With the increasing use of new oral anticoagulants in today’s practice, the ability to predict bleeding risk using a modified HAS-BLED score is beneficial.  Patients were scored by each system for which there was available data, allowing for full comparison of the ability of each system to predict bleeding risk.  The majority of patients included were from anticoagulation clinics that are adherent to the higher-quality recommendations of the Italian Federation of Anticoagulation Clinics, making the results less applicable to patients managed by American guidelines.



[1] American Heart Association: What is Atrial Fibrillation AFib or AF)? http://www.heart.org/HEARTORG/Conditions/Arrhythmia/AboutArrhythmia/What-is-Atrial-Fibrillation-AFib-or-AF_UCM_423748_Article.jsp#.WNRdzBiZPBI. Accessed March 23, 2017.

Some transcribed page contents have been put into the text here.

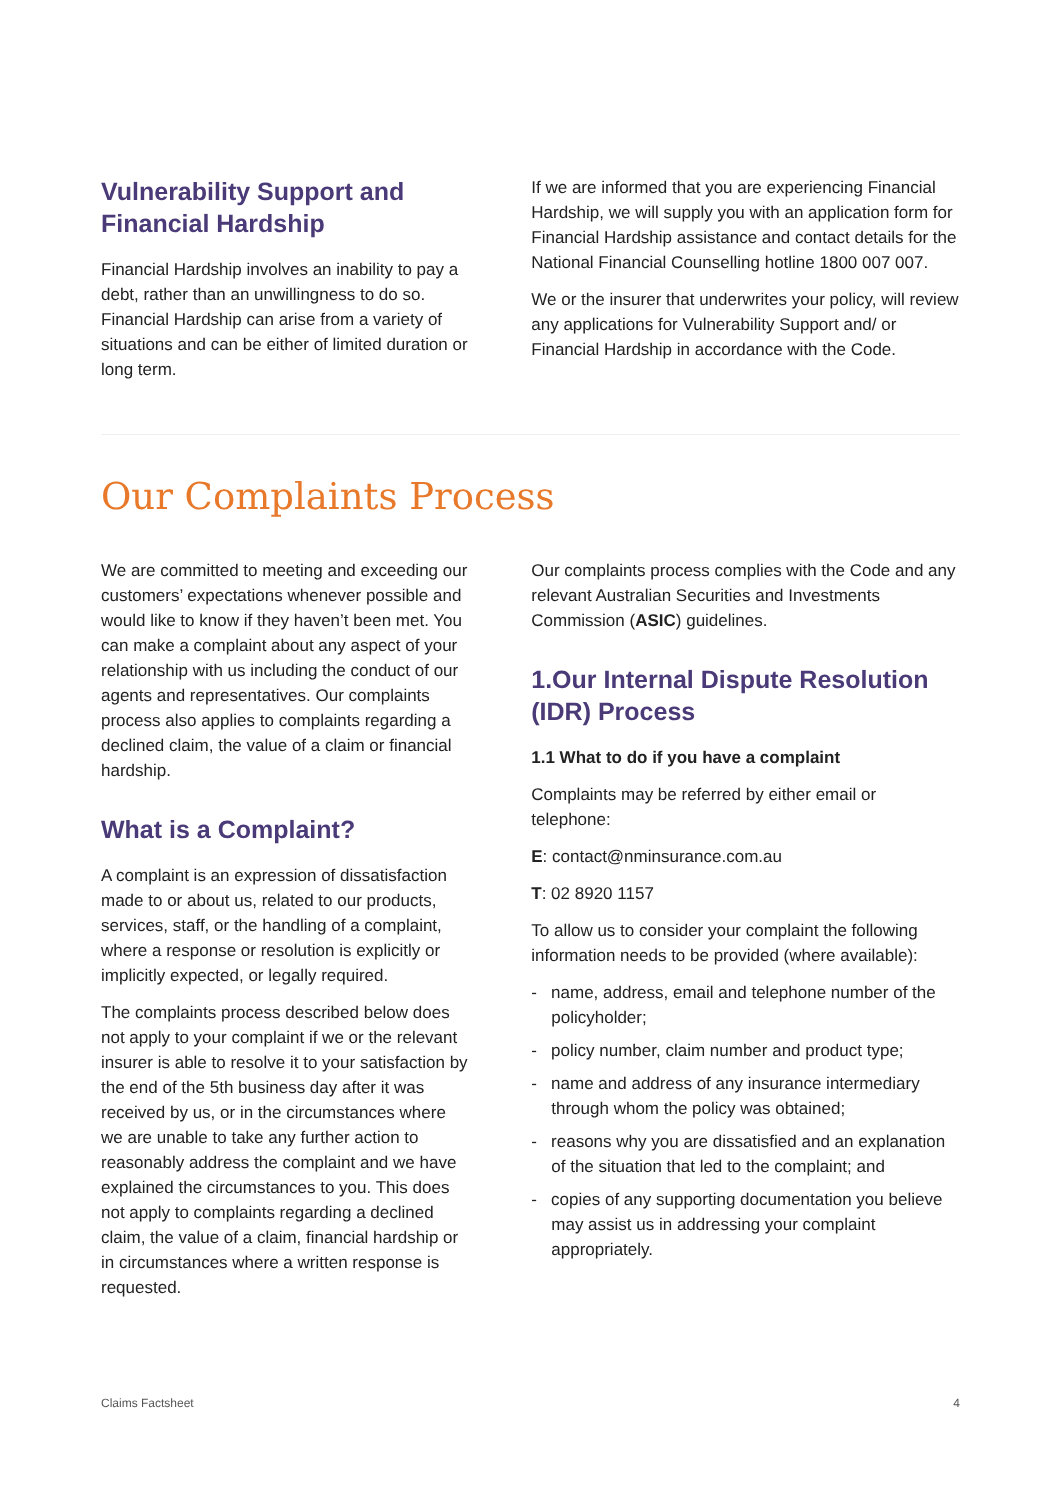Vulnerability Support and Financial Hardship
Financial Hardship involves an inability to pay a debt, rather than an unwillingness to do so. Financial Hardship can arise from a variety of situations and can be either of limited duration or long term.
If we are informed that you are experiencing Financial Hardship, we will supply you with an application form for Financial Hardship assistance and contact details for the National Financial Counselling hotline 1800 007 007.
We or the insurer that underwrites your policy, will review any applications for Vulnerability Support and/ or Financial Hardship in accordance with the Code.
Our Complaints Process
We are committed to meeting and exceeding our customers’ expectations whenever possible and would like to know if they haven’t been met. You can make a complaint about any aspect of your relationship with us including the conduct of our agents and representatives. Our complaints process also applies to complaints regarding a declined claim, the value of a claim or financial hardship.
What is a Complaint?
A complaint is an expression of dissatisfaction made to or about us, related to our products, services, staff, or the handling of a complaint, where a response or resolution is explicitly or implicitly expected, or legally required.
The complaints process described below does not apply to your complaint if we or the relevant insurer is able to resolve it to your satisfaction by the end of the 5th business day after it was received by us, or in the circumstances where we are unable to take any further action to reasonably address the complaint and we have explained the circumstances to you. This does not apply to complaints regarding a declined claim, the value of a claim, financial hardship or in circumstances where a written response is requested.
Our complaints process complies with the Code and any relevant Australian Securities and Investments Commission (ASIC) guidelines.
1.Our Internal Dispute Resolution (IDR) Process
1.1 What to do if you have a complaint
Complaints may be referred by either email or telephone:
E: contact@nminsurance.com.au
T: 02 8920 1157
To allow us to consider your complaint the following information needs to be provided (where available):
- name, address, email and telephone number of the policyholder;
- policy number, claim number and product type;
- name and address of any insurance intermediary through whom the policy was obtained;
- reasons why you are dissatisfied and an explanation of the situation that led to the complaint; and
- copies of any supporting documentation you believe may assist us in addressing your complaint appropriately.
Claims Factsheet 4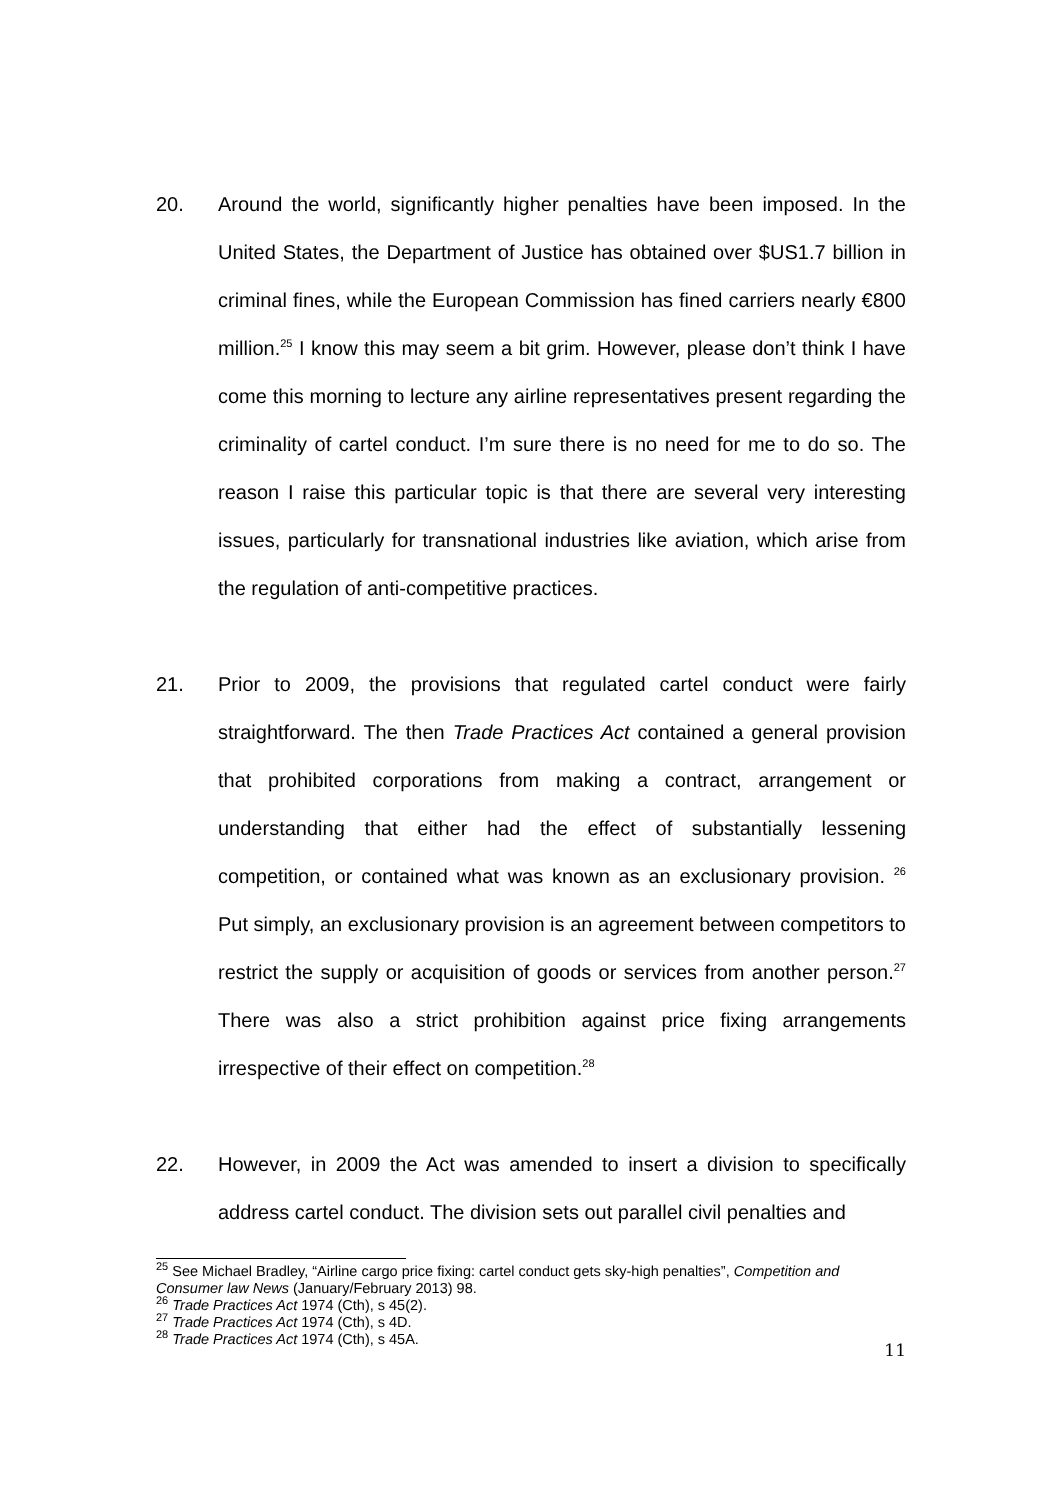20. Around the world, significantly higher penalties have been imposed. In the United States, the Department of Justice has obtained over $US1.7 billion in criminal fines, while the European Commission has fined carriers nearly €800 million.<sup>25</sup> I know this may seem a bit grim. However, please don’t think I have come this morning to lecture any airline representatives present regarding the criminality of cartel conduct. I’m sure there is no need for me to do so. The reason I raise this particular topic is that there are several very interesting issues, particularly for transnational industries like aviation, which arise from the regulation of anti-competitive practices.
21. Prior to 2009, the provisions that regulated cartel conduct were fairly straightforward. The then Trade Practices Act contained a general provision that prohibited corporations from making a contract, arrangement or understanding that either had the effect of substantially lessening competition, or contained what was known as an exclusionary provision. <sup>26</sup> Put simply, an exclusionary provision is an agreement between competitors to restrict the supply or acquisition of goods or services from another person.<sup>27</sup> There was also a strict prohibition against price fixing arrangements irrespective of their effect on competition.<sup>28</sup>
22. However, in 2009 the Act was amended to insert a division to specifically address cartel conduct. The division sets out parallel civil penalties and
<sup>25</sup> See Michael Bradley, “Airline cargo price fixing: cartel conduct gets sky-high penalties”, Competition and Consumer law News (January/February 2013) 98.
<sup>26</sup> Trade Practices Act 1974 (Cth), s 45(2).
<sup>27</sup> Trade Practices Act 1974 (Cth), s 4D.
<sup>28</sup> Trade Practices Act 1974 (Cth), s 45A.
11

[2] January CT, Wann LS, Alpert JS, et al. 2014 AHA/ACC/HRS guideline for the management of patients with atrial fibrillation: executive summary: a report of the American College of Cardiology/American Heart Association Task Force on practice guidelines and the Heart Rhythm Society. Circulation. 2014;130(23):2071-104.

[3] Lane DA, Lip GY. Use of the CHA(2)DS(2)-VASc and HAS-BLED scores to aid decision making for thromboprophylaxis in nonvalvular atrial fibrillation. Circulation. 2012;126(7):860-5.

[4] Poli D, Antonucci E, Pengo V, Testa S, Palareti G. Comparison of HAS-BLED and HAS-BED Versus CHADS2 and CHA2DS2VASC Stroke and Bleeding Scores in Patients With Atrial Fibrillation. Am J Cardiol. 2017;119(7):1012-1016.